→ **Given data**
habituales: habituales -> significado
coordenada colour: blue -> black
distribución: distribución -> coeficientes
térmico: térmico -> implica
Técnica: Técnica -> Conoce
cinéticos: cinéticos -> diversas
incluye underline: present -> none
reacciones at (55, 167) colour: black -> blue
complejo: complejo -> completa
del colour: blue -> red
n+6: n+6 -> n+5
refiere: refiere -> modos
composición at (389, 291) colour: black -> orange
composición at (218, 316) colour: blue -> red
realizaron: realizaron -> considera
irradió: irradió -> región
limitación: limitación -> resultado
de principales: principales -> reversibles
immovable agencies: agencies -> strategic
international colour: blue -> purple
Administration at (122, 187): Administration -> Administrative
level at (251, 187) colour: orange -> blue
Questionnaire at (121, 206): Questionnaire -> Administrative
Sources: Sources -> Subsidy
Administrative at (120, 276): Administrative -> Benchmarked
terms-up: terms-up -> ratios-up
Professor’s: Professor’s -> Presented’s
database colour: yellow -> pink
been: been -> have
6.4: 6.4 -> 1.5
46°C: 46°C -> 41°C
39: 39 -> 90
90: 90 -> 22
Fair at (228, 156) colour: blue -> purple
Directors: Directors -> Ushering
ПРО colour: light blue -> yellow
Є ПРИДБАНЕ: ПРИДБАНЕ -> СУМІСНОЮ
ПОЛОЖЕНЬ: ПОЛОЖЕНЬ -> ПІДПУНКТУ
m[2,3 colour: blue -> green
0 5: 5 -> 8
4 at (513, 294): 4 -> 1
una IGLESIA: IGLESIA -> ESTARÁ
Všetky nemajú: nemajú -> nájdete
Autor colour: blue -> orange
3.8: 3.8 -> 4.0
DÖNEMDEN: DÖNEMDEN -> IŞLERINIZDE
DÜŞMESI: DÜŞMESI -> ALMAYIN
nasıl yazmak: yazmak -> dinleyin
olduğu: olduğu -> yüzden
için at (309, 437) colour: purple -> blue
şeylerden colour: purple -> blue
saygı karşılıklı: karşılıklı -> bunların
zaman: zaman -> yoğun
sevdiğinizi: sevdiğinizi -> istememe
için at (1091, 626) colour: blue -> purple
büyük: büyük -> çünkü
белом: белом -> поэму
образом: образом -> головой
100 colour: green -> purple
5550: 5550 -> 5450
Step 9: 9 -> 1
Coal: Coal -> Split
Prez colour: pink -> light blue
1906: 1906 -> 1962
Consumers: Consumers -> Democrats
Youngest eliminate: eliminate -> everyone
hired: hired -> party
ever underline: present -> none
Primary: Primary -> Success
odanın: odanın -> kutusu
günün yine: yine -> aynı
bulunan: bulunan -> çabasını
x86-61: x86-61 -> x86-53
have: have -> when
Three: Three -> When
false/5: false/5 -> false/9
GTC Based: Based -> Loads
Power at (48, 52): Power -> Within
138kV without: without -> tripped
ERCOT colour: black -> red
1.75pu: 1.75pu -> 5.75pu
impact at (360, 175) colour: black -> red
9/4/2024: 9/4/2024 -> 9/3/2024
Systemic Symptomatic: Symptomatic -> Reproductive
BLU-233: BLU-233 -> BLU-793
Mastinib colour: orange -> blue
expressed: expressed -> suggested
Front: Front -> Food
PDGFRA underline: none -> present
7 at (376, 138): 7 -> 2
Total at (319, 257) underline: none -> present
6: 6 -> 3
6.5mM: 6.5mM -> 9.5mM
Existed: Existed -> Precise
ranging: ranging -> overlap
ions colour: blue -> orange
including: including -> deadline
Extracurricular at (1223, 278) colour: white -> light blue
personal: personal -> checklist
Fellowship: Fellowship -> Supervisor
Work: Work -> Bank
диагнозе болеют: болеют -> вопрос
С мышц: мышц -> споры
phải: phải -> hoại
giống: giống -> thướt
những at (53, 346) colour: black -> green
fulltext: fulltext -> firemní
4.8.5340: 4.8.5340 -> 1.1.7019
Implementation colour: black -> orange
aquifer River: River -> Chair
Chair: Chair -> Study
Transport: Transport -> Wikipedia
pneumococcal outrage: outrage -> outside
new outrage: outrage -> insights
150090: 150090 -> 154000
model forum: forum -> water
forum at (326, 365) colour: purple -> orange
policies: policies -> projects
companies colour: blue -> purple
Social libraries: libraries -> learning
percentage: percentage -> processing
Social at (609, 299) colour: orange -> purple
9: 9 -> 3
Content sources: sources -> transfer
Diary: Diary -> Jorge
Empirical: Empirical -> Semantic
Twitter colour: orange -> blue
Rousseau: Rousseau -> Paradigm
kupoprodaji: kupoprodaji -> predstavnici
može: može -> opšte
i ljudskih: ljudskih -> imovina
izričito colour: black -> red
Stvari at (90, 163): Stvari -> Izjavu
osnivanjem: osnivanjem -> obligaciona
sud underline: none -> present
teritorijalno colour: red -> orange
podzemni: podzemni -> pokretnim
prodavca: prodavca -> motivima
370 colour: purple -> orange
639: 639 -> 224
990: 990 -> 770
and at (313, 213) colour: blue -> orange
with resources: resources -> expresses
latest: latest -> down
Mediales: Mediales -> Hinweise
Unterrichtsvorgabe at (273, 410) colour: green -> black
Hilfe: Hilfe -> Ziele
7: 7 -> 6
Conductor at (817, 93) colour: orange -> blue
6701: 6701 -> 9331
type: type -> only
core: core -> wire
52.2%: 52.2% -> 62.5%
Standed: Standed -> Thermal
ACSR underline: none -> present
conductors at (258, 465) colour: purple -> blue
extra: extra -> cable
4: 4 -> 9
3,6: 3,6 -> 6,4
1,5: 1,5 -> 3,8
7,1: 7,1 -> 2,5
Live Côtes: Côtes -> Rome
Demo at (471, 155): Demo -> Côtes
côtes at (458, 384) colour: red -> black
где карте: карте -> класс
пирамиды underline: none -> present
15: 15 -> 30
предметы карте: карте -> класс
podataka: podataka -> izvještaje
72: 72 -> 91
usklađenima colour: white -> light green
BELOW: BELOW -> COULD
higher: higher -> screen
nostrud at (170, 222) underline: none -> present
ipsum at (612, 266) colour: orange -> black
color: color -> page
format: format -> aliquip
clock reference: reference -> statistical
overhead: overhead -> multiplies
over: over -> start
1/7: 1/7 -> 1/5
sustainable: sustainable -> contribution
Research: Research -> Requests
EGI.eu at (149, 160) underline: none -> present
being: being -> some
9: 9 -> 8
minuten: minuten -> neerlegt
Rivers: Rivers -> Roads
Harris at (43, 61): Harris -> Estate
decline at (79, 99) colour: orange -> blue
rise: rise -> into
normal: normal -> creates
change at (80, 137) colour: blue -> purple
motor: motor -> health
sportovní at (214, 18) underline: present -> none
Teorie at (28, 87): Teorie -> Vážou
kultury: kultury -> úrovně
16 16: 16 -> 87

→ **Short exercise**
Extract every line above and reproduce each one word for word, keeping the original order.

→ **Written response**
habituales: habituales -> significado
coordenada colour: blue -> black
distribución: distribución -> coeficientes
térmico: térmico -> implica
Técnica: Técnica -> Conoce
cinéticos: cinéticos -> diversas
incluye underline: present -> none
reacciones at (55, 167) colour: black -> blue
complejo: complejo -> completa
del colour: blue -> red
n+6: n+6 -> n+5
refiere: refiere -> modos
composición at (389, 291) colour: black -> orange
composición at (218, 316) colour: blue -> red
realizaron: realizaron -> considera
irradió: irradió -> región
limitación: limitación -> resultado
de principales: principales -> reversibles
immovable agencies: agencies -> strategic
international colour: blue -> purple
Administration at (122, 187): Administration -> Administrative
level at (251, 187) colour: orange -> blue
Questionnaire at (121, 206): Questionnaire -> Administrative
Sources: Sources -> Subsidy
Administrative at (120, 276): Administrative -> Benchmarked
terms-up: terms-up -> ratios-up
Professor’s: Professor’s -> Presented’s
database colour: yellow -> pink
been: been -> have
6.4: 6.4 -> 1.5
46°C: 46°C -> 41°C
39: 39 -> 90
90: 90 -> 22
Fair at (228, 156) colour: blue -> purple
Directors: Directors -> Ushering
ПРО colour: light blue -> yellow
Є ПРИДБАНЕ: ПРИДБАНЕ -> СУМІСНОЮ
ПОЛОЖЕНЬ: ПОЛОЖЕНЬ -> ПІДПУНКТУ
m[2,3 colour: blue -> green
0 5: 5 -> 8
4 at (513, 294): 4 -> 1
una IGLESIA: IGLESIA -> ESTARÁ
Všetky nemajú: nemajú -> nájdete
Autor colour: blue -> orange
3.8: 3.8 -> 4.0
DÖNEMDEN: DÖNEMDEN -> IŞLERINIZDE
DÜŞMESI: DÜŞMESI -> ALMAYIN
nasıl yazmak: yazmak -> dinleyin
olduğu: olduğu -> yüzden
için at (309, 437) colour: purple -> blue
şeylerden colour: purple -> blue
saygı karşılıklı: karşılıklı -> bunların
zaman: zaman -> yoğun
sevdiğinizi: sevdiğinizi -> istememe
için at (1091, 626) colour: blue -> purple
büyük: büyük -> çünkü
белом: белом -> поэму
образом: образом -> головой
100 colour: green -> purple
5550: 5550 -> 5450
Step 9: 9 -> 1
Coal: Coal -> Split
Prez colour: pink -> light blue
1906: 1906 -> 1962
Consumers: Consumers -> Democrats
Youngest eliminate: eliminate -> everyone
hired: hired -> party
ever underline: present -> none
Primary: Primary -> Success
odanın: odanın -> kutusu
günün yine: yine -> aynı
bulunan: bulunan -> çabasını
x86-61: x86-61 -> x86-53
have: have -> when
Three: Three -> When
false/5: false/5 -> false/9
GTC Based: Based -> Loads
Power at (48, 52): Power -> Within
138kV without: without -> tripped
ERCOT colour: black -> red
1.75pu: 1.75pu -> 5.75pu
impact at (360, 175) colour: black -> red
9/4/2024: 9/4/2024 -> 9/3/2024
Systemic Symptomatic: Symptomatic -> Reproductive
BLU-233: BLU-233 -> BLU-793
Mastinib colour: orange -> blue
expressed: expressed -> suggested
Front: Front -> Food
PDGFRA underline: none -> present
7 at (376, 138): 7 -> 2
Total at (319, 257) underline: none -> present
6: 6 -> 3
6.5mM: 6.5mM -> 9.5mM
Existed: Existed -> Precise
ranging: ranging -> overlap
ions colour: blue -> orange
including: including -> deadline
Extracurricular at (1223, 278) colour: white -> light blue
personal: personal -> checklist
Fellowship: Fellowship -> Supervisor
Work: Work -> Bank
диагнозе болеют: болеют -> вопрос
С мышц: мышц -> споры
phải: phải -> hoại
giống: giống -> thướt
những at (53, 346) colour: black -> green
fulltext: fulltext -> firemní
4.8.5340: 4.8.5340 -> 1.1.7019
Implementation colour: black -> orange
aquifer River: River -> Chair
Chair: Chair -> Study
Transport: Transport -> Wikipedia
pneumococcal outrage: outrage -> outside
new outrage: outrage -> insights
150090: 150090 -> 154000
model forum: forum -> water
forum at (326, 365) colour: purple -> orange
policies: policies -> projects
companies colour: blue -> purple
Social libraries: libraries -> learning
percentage: percentage -> processing
Social at (609, 299) colour: orange -> purple
9: 9 -> 3
Content sources: sources -> transfer
Diary: Diary -> Jorge
Empirical: Empirical -> Semantic
Twitter colour: orange -> blue
Rousseau: Rousseau -> Paradigm
kupoprodaji: kupoprodaji -> predstavnici
može: može -> opšte
i ljudskih: ljudskih -> imovina
izričito colour: black -> red
Stvari at (90, 163): Stvari -> Izjavu
osnivanjem: osnivanjem -> obligaciona
sud underline: none -> present
teritorijalno colour: red -> orange
podzemni: podzemni -> pokretnim
prodavca: prodavca -> motivima
370 colour: purple -> orange
639: 639 -> 224
990: 990 -> 770
and at (313, 213) colour: blue -> orange
with resources: resources -> expresses
latest: latest -> down
Mediales: Mediales -> Hinweise
Unterrichtsvorgabe at (273, 410) colour: green -> black
Hilfe: Hilfe -> Ziele
7: 7 -> 6
Conductor at (817, 93) colour: orange -> blue
6701: 6701 -> 9331
type: type -> only
core: core -> wire
52.2%: 52.2% -> 62.5%
Standed: Standed -> Thermal
ACSR underline: none -> present
conductors at (258, 465) colour: purple -> blue
extra: extra -> cable
4: 4 -> 9
3,6: 3,6 -> 6,4
1,5: 1,5 -> 3,8
7,1: 7,1 -> 2,5
Live Côtes: Côtes -> Rome
Demo at (471, 155): Demo -> Côtes
côtes at (458, 384) colour: red -> black
где карте: карте -> класс
пирамиды underline: none -> present
15: 15 -> 30
предметы карте: карте -> класс
podataka: podataka -> izvještaje
72: 72 -> 91
usklađenima colour: white -> light green
BELOW: BELOW -> COULD
higher: higher -> screen
nostrud at (170, 222) underline: none -> present
ipsum at (612, 266) colour: orange -> black
color: color -> page
format: format -> aliquip
clock reference: reference -> statistical
overhead: overhead -> multiplies
over: over -> start
1/7: 1/7 -> 1/5
sustainable: sustainable -> contribution
Research: Research -> Requests
EGI.eu at (149, 160) underline: none -> present
being: being -> some
9: 9 -> 8
minuten: minuten -> neerlegt
Rivers: Rivers -> Roads
Harris at (43, 61): Harris -> Estate
decline at (79, 99) colour: orange -> blue
rise: rise -> into
normal: normal -> creates
change at (80, 137) colour: blue -> purple
motor: motor -> health
sportovní at (214, 18) underline: present -> none
Teorie at (28, 87): Teorie -> Vážou
kultury: kultury -> úrovně
16 16: 16 -> 87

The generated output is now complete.